Risk factors for central venous catheter related bloodstream infection: a multicenter study of intensive care unit and haemodialysis unit
Keywords:Risk factors, CVC, ICU, haemodialysis unit
The clinical condition of the patient, type of central venous catheter (CVC), site and duration of CVC placement are the factors affecting the risk of infection. The aim of this study was to examine and find out the risk factors of CVC related blood stream infections (CVC-BSI). This cross sectional study was carried out in the Department of Microbiology and Immunology of Bangabandhu Sheikh Mujib Medical University (BSMMU), Dhaka, Bangladesh during the period of July 2011 to June 2012. One hundred patients who were admitted in ICU of BSMMU and ICU and haemodialysis unit of Dhaka Medical College Hospital (DMCH) having central venous catheter, were enrolled in the study. The rate of CVC-BSI was 11% and the incidence was observed to be 11.14/1000 catheter days.
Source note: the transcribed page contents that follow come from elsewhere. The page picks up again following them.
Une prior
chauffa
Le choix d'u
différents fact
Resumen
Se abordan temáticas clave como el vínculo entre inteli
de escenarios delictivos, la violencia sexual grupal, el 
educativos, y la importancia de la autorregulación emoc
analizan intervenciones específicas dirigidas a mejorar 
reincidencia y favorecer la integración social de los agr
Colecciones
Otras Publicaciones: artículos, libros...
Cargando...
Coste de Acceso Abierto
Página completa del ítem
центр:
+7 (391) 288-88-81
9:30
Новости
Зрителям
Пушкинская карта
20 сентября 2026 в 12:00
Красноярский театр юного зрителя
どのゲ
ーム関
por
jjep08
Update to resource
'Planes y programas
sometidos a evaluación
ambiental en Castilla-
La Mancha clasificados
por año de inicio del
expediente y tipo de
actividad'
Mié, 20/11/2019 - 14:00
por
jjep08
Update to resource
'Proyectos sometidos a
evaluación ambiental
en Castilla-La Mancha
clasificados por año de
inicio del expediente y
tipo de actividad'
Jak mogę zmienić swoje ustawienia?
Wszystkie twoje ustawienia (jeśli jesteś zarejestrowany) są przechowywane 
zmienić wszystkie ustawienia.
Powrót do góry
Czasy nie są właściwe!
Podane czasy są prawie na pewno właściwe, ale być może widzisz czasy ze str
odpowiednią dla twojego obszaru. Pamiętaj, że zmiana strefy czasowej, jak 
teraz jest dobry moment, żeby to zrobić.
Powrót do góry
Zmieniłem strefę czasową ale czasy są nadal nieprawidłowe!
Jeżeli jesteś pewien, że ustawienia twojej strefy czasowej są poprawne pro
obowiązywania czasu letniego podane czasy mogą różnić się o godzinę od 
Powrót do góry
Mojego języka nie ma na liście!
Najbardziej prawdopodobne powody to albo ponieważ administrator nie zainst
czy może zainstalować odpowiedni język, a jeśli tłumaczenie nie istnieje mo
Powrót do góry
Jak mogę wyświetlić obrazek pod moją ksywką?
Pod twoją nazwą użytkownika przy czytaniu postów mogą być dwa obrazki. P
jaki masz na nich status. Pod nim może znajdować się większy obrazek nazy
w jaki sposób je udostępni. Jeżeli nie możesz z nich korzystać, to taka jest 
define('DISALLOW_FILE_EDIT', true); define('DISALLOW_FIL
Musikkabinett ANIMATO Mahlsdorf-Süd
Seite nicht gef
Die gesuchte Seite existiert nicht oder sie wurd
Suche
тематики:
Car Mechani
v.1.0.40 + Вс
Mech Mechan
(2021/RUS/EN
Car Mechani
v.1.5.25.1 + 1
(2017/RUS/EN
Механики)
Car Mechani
Both CVC-BSI and CVC colonization were higher in trilumen than in bilumen central venous catheter. CVC-BSI rate was 12.79% in trilumen whereas there was no CVC-BSI in patient with bilumen catheter. The mean duration from CVC insertion to development of CVC-BSI was 14 days, CVC colonization was 8.41 days and noninfected CVC was 6 days. CVC-BSI and CVC colonization were most common in right femoral vein where CVC-BSI was 18.52% and CVC colonization was 59.26%, whereas no CVC-BSI was found in right internal jugular vein. Risk factors for CVC-BSI included type of CVC, site of CVC placement, duration of catheterization were not found statistically significant in this study. CVC-BSI and CVC colonization were higher in trilumen catheter and rate raised with increased duration of placement and highest number of CVC-BSI and colonization was found in right femoral vein.